An important limitation of our and previous methods is that they assume an ignorable missing data mechanism (i.e. that the data are missing at random and that the prior on any model parameters is independent of the missing data mechanism). Note that this is assumption is not as restrictive as it seems as we only require that the data are missing and random and not necessarily missing completely at random (Little and Rubin 1987). While these conditions may hold in some comparative biology examples, possible violations abound. Any solution to this problem would necessarily depend on the specific missing data mechanism. One commonly used missing data mechanism is the thresholding model where data above or below some limit are omitted from the analysis. This could occur, for example, when there is some minimum detection limit below which a value cannot be measured. To explicitly account for these omissions, we could modify our model to assume the observed data at the tips are drawn from a truncated multivariate-normal distribution rather than a full multivariate normal distribution. Under this model, the observed data likelihood would remain the same up to a normalizing constant and indicator function. As the distribution of the internal nodes would remain un-truncated and the Gaussian kernel on all nodes would remain unchanged, our likelihood calculation algorithm would remain largely unchanged. For the likelihood computation, the normalizing constants and indicator functions would simply be propagated up the tree in the same way as the integration remainders r_i. One challenge of this approach would be to compute the normalizing constants for all taxa with missing data. This may be particularly challenging as, depending on the specific missing data mechanism, these constants may depend on the latent trait values immediately internal to the tip nodes. An additional challenge to this approach would be to formalize the distribution of the missing data so that we could appropriately apply our pre-order data augmentation algorithm. We may simply be able to draw each missing value from their un-truncated full conditional distribution, but more work would be necessary to determine whether this augmentation regime is appropriate. We leave these challenges as future work.

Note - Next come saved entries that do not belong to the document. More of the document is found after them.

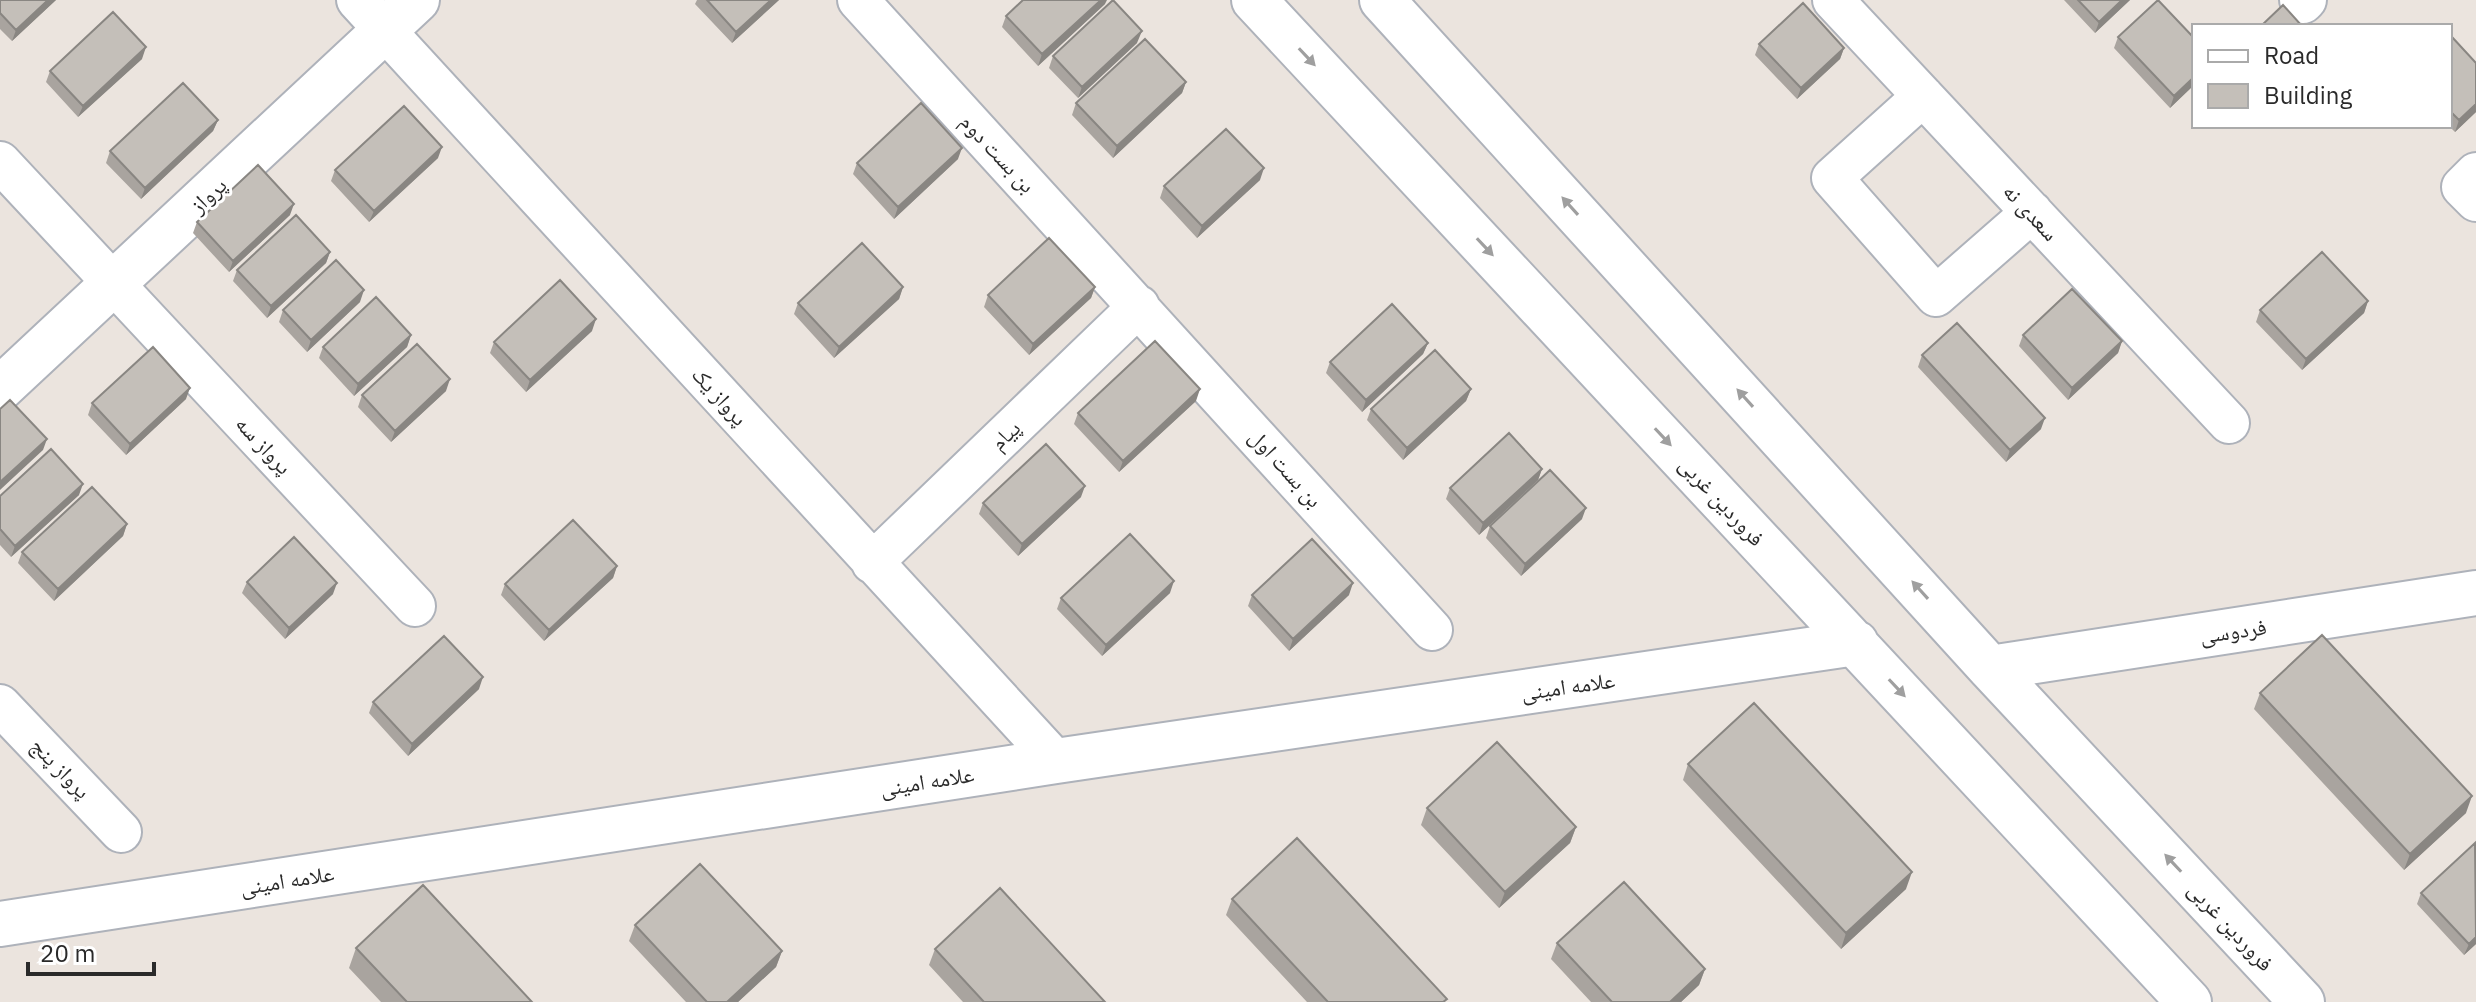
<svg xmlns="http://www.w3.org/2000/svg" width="2476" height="1002" font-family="'IBM Plex Sans','Noto Naskh Arabic',sans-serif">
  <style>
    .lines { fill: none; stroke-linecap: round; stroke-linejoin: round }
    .street-casing { stroke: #aeb2ba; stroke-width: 44 }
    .secondary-casing { stroke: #aeb2ba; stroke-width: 48 }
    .street { stroke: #fff; stroke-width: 40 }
    .secondary { stroke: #fff; stroke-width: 44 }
    .wall { fill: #a9a49f }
    .shaded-wall { fill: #898682 }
    .building { fill: #c4bfb9; stroke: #898682; stroke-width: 2 }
    .oneway { fill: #9f9f9f }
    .labels { text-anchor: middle; stroke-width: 6; stroke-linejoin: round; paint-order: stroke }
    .street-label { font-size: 22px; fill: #2a2a2a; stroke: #fff }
  </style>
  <rect width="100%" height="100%" fill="#ebe4de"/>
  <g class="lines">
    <defs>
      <path id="street" d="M357,0L1056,761
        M858,0L1432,630
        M1833,0L2229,423
        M2300,0L2303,3L2306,0
        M1923,96L1832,178L1936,296L2032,212
        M0,162L415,606
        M2476,173L2462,187L2476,201
        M872,563L1139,306
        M0,705L121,832"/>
      <path id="secondary" d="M1254,0L2189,1002
        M1382,0L1990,668L2302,1002
        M0,389L417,0
        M1990,668L2476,593
        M0,924L1056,761L1856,643"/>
    </defs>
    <use href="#street" class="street-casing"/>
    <use href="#secondary" class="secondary-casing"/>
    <use href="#street" class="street"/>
    <use href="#secondary" class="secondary"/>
  </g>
  <path class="wall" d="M0,0H56L12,41L0,29Z
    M697,0H779L732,43L695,4Z
    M2064,0H2130L2095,33Z
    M1105,4L1038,66L1002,27L1006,16Z
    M2118,37L2194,38V85L2170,108L2114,48Z
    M2450,38L2476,112L2455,132L2449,126Z
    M1137,43L1078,98L1049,68L1053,56Z
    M1759,44L1844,48L1840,59L1797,99L1755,55Z
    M142,59L78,117L46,82L50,71Z
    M1186,82L1182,93L1113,158L1072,115L1076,103Z
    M218,120L213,131L141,199L106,163L110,151Z
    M438,158L369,222L331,181L335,170Z
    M958,159L894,219L853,174L857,163Z
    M1260,180L1197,238L1160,198L1164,186Z
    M290,215L229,272L193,233L197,222Z
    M330,252L326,263L267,318L233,281L237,270Z
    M903,287L899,299L834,358L794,314L798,303Z
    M1095,287L1091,298L1029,355L984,307L988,295Z
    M2368,301L2364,313L2302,370L2256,322L2260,310Z
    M360,302L307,352L279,322L283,310Z
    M592,331L526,392L490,353L494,342Z
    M411,335L407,347L354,396L319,358L323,347Z
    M2023,335L2122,341L2118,353L2068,400L2019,346Z
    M1428,343L1423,354L1362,412L1326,373L1330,362Z
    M1922,355L2041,429L2006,462L1918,367Z
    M1471,389L1466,401L1403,460L1367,420L1371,409Z
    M446,391L391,442L358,407L362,395Z
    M186,399L126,455L88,415L92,403Z
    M1196,401L1119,472L1074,424L1078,413Z
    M1542,469L1538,480L1479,535L1446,499L1450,488Z
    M79,495L11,557L0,545V496Z
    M1081,497L1018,556L979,514L983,503Z
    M1582,519L1521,576L1486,538L1490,526Z
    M127,524L123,536L54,601L18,563L22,552Z
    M617,566L613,578L544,641L501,595L505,584Z
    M247,582L333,594L285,639L242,593Z
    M1170,593L1102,656L1057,609L1061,598Z
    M1252,595H1349L1289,651L1248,606Z
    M479,689L408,756L369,713L373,702Z
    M2260,693L2466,813L2404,870L2254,709Z
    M1688,764L1906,889L1841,949L1683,780Z
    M1427,808L1576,827L1570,843L1499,908L1421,825Z
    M2421,893L2476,944L2464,955L2417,904Z
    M1232,899L1446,1002H1307L1226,915Z
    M635,925L782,951L776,967L738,1002H686L629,941Z
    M1557,943L1705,969L1699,985L1681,1002H1591L1551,959Z
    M356,948L532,1002H381L349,968Z
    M935,949L1105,1002H963L929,965Z"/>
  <path class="shaded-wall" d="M48,0H56L12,41L16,30Z
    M771,0H779L732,43L736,32Z
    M1101,0H1107L1105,4L1038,66L1042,54Z
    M2122,0H2130L2095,33L2099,22Z
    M1142,31L1137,43L1078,98L1082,87Z
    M146,47L142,59L78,117L83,106Z
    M1844,48L1840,59L1797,99L1801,88Z
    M2194,77V85L2170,108L2174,96Z
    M1186,82L1182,93L1113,158L1117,146Z
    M2476,104V112L2455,132L2459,120Z
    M218,120L213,131L141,199L145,188Z
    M442,147L438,158L369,222L374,211Z
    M962,148L958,159L894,219L898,207Z
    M1264,168L1260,180L1197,238L1202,226Z
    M294,204L290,215L229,272L233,261Z
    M330,252L326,263L267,318L271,306Z
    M903,287L899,299L834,358L839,347Z
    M1095,287L1091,298L1029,355L1033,344Z
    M364,290L360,302L307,352L311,340Z
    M2368,301L2364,313L2302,370L2306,359Z
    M596,319L592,331L526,392L530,380Z
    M411,335L407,347L354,396L358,384Z
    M2122,341L2118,353L2068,400L2072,388Z
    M1428,343L1423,354L1362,412L1366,400Z
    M450,379L446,391L391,442L395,431Z
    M190,388L186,399L126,455L130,444Z
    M1200,389L1196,401L1119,472L1123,461Z
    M1471,389L1466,401L1403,460L1407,448Z
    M2045,418L2041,429L2006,462L2010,450Z
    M47,439L43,450L0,490V482Z
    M1542,469L1538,480L1479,535L1483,523Z
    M83,484L79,495L11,557L15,546Z
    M1085,486L1081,497L1018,556L1022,544Z
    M1586,508L1582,519L1521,576L1525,564Z
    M127,524L123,536L54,601L58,589Z
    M617,566L613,578L544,641L549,630Z
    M1174,581L1170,593L1102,656L1106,645Z
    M337,583L333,594L285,639L289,628Z
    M1353,583L1349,595L1289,651L1293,639Z
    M483,677L479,689L408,756L412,744Z
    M2472,796L2466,813L2404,870L2410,854Z
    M1576,827L1570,843L1499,908L1505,892Z
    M1912,872L1906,889L1841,949L1846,933Z
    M2476,937V944L2464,955L2469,944Z
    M782,951L776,967L738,1002H727Z
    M1705,969L1699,985L1681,1002H1670Z"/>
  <path class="building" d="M0,0H48L16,30L0,13Z
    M707,0H771L736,32Z
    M1023,0H1101L1042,54L1006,16Z
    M1113,0L1142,31L1082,87L1053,56Z
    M2078,0H2122L2099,22Z
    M2158,0L2194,38V77L2174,96L2118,37Z
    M1803,3L1844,48L1801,88L1759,44Z
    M2283,5L2302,26H2261Z
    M113,12L146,47L83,106L50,71Z
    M2452,37L2476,63V104L2459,120L2450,111V38Z
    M1145,39L1186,82L1117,146L1076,103Z
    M183,83L218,120L145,188L110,151Z
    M921,103L962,148L898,207L857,163Z
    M404,106L442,147L374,211L335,170Z
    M1226,129L1264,168L1202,226L1164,186Z
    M258,165L294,204L233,261L197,222Z
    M296,215L330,252L271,306L237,270Z
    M1049,238L1095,287L1033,344L988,295Z
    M862,243L903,287L839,347L798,303Z
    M2322,252L2368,301L2306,359L2260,310Z
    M336,260L364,290L311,340L283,310Z
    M560,280L596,319L530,380L494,342Z
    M2072,289L2122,341L2072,388L2023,335Z
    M376,297L411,335L358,384L323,347Z
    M1392,304L1428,343L1366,400L1330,362Z
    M1957,323L2045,418L2010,450L1922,355Z
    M1155,341L1200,389L1123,461L1078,413Z
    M417,344L450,379L395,431L362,395Z
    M153,347L190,388L130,444L92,403Z
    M1435,350L1471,389L1407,448L1371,409Z
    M10,400L47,439L0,482V409Z
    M1509,433L1542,469L1483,523L1450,488Z
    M1046,444L1085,486L1022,544L983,503Z
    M51,449L83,484L15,546L0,529V496Z
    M1550,470L1586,508L1525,564L1490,526Z
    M92,487L127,524L58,589L22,552Z
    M573,520L617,566L549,630L505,584Z
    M1130,534L1174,581L1106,645L1061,598Z
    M294,537L337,583L289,628L247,582Z
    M1312,539L1353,583L1293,639L1252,595Z
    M2322,635L2472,796L2410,854L2260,693Z
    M444,636L483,677L412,744L373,702Z
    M1754,703L1912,872L1846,933L1688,764Z
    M1497,742L1576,827L1505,892L1427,808Z
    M1297,838L1447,999L1443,1002H1328L1232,899Z
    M2475,843L2476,937L2469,944L2421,893Z
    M700,864L782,951L727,1002H707L635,925Z
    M1624,882L1705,969L1670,1002H1612L1557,943Z
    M423,885L532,1002H407L356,948Z
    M1000,888L1105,1002H984L935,949Z"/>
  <defs><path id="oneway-solid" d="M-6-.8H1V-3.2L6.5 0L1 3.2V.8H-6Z" transform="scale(2)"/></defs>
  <g class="oneway">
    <use href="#oneway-solid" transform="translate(1307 57) rotate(47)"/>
    <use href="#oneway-solid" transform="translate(1570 206) rotate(-132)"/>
    <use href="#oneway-solid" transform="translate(1485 247) rotate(47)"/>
    <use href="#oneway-solid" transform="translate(1745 398) rotate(-132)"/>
    <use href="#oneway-solid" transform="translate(1663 437) rotate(47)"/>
    <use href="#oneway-solid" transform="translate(1920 590) rotate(-132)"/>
    <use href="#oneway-solid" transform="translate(1897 688) rotate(47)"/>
    <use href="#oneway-solid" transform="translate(2173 863) rotate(-133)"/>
  </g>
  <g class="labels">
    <g class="street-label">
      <text transform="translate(998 153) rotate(47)" y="8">بن بست دوم</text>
      <text transform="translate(208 195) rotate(-43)" y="8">پرواز</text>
      <text transform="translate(2031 212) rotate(47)" y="8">سعدی نه</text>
      <text transform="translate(720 396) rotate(48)" y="8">پرواز یک</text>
      <text transform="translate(1005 435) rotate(-44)" y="8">پیام</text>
      <text transform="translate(264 445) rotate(47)" y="8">پرواز سه</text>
      <text transform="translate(1286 468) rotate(48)" y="8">بن بست اول</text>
      <text transform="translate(1722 501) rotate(47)" y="8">فروردین غربی</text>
      <text transform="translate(2233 631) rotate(-8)" y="8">فردوسی</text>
      <text transform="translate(1568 686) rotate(-8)" y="8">علامه امینی</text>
      <text transform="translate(61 768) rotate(46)" y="8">پرواز پنج</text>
      <text transform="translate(927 781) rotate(-9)" y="8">علامه امینی</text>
      <text transform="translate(287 880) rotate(-9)" y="8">علامه امینی</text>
      <text transform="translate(2231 926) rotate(47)" y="8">فروردین غربی</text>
    </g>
  </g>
  <rect x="2192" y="24" width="260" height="104" fill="#ffffff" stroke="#aaaaaa" stroke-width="2"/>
  <rect x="2208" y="50" width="40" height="12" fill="#ffffff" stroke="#aaaaaa" stroke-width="2"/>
  <text x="2264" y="64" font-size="24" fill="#2a2a2a">Road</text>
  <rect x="2208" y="84" width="40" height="24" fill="#c4bfb9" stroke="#aaaaaa" stroke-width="2"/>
  <text x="2264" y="104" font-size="24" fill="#2a2a2a">Building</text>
  <path d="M28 962v12h126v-12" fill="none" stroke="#2a2a2a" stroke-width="4"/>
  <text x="40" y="962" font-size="24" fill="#2a2a2a" stroke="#ffffff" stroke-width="6" paint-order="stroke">20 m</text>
</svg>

Finally, and perhaps most importantly, we propose our method as a special case solution to the long-standing statistical problem involving multivariate normal distributions with missing data. Specifically, our method applies to any MVN distribution with a three-point structured covariance matrix (see Ho and Ané 2014). Intuitively, this condition arises in covariance matrices generated from processes that are additive on an acyclic graph (see Figure 8). This restriction, however, is not overly limiting and applies to a broad range of normal models including multilevel hierarchical models and matrix-normal distributions such as the one we use here. Additionally, our pre-order data augmentation procedure enables $\mathcal{O}(N)$ imputation in these highly structured models. While Allen and Tibshirani (2010) and Glanz and Carvalho (2018) have utilized the EM algorithm (Dempster et al. 1977) to efficiently perform maximum likelihood imputation in similar problems, our method could serve as an alternative for approaches that base inference on the observed-data likelihood.

Figure 8:

An acyclic graph with nodes {ν_o, ν_a, ν_b, ν_c} and edge weights {w_a, w_b, w_c}. The covariance matrix Λ = {Λ_ij} is additive on an acyclic graph if each Λ_ij is equal to the sum of the shared non-negative edge-weights in the paths from ν_i and ν_j to some origin node. For example, the matrix M₁ is additive for nodes (ν_a, ν_b, ν_c)^t with ν_o at the origin, while the matrix M₂ is additive for nodes (ν_o, ν_b, ν_c)^t with ν_a at the origin.